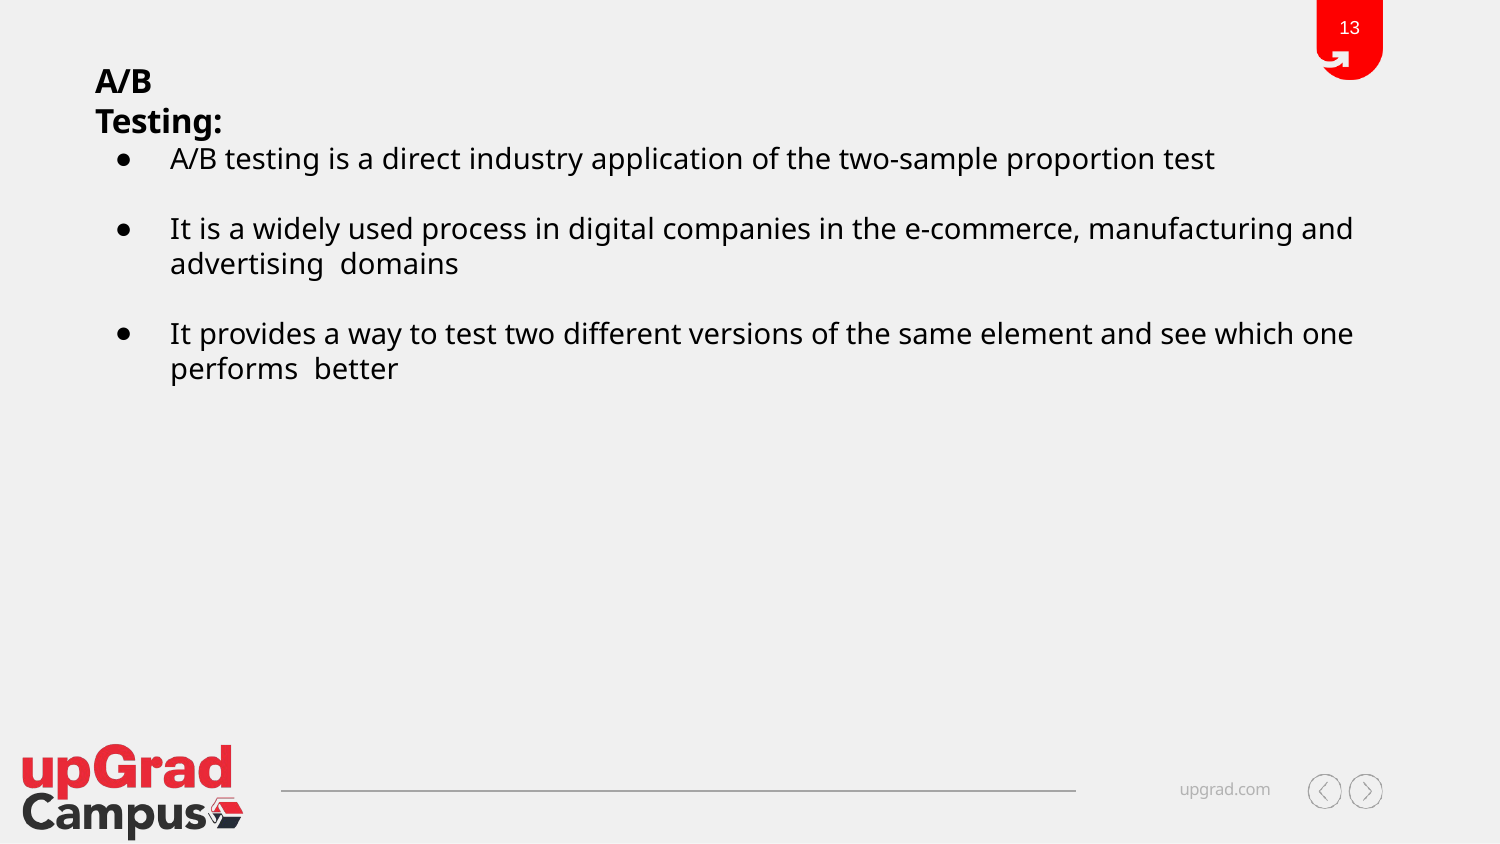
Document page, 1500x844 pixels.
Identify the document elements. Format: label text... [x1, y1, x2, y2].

footer upgrad.com [1177, 775, 1285, 844]
text_box 13 [1337, 13, 1363, 39]
picture [1316, 0, 1383, 80]
picture [1348, 774, 1383, 809]
picture [1307, 774, 1342, 809]
title A/B Testing: [93, 58, 278, 202]
text_box [17, 736, 246, 844]
text_box A/B testing is a direct industry application of the two-sample proportion test It is a widely used process in digital companies in the e-commerce, manufacturing and advertising domains It provides a way to test two different versions of the same element and see which one performs better [112, 138, 1396, 386]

→ **WHAT IS EXPECTED**:
Nothing but the pictures is to be left out; repeat the data exactly.

→ **SOLUTION TO THIS EXERCISE**:
Document page, 1500x844 pixels.
Identify the document elements. Format: label text... [x1, y1, x2, y2].

footer upgrad.com [1177, 775, 1285, 844]
text_box 13 [1337, 13, 1363, 39]
picture [1316, 0, 1383, 80]
picture [1348, 774, 1383, 809]
picture [1307, 774, 1342, 809]
title A/B Testing: [93, 58, 278, 202]
text_box [17, 736, 246, 844]
text_box A/B testing is a direct industry application of the two-sample proportion test It is a widely used process in digital companies in the e-commerce, manufacturing and advertising domains It provides a way to test two different versions of the same element and see which one performs better [112, 138, 1396, 386]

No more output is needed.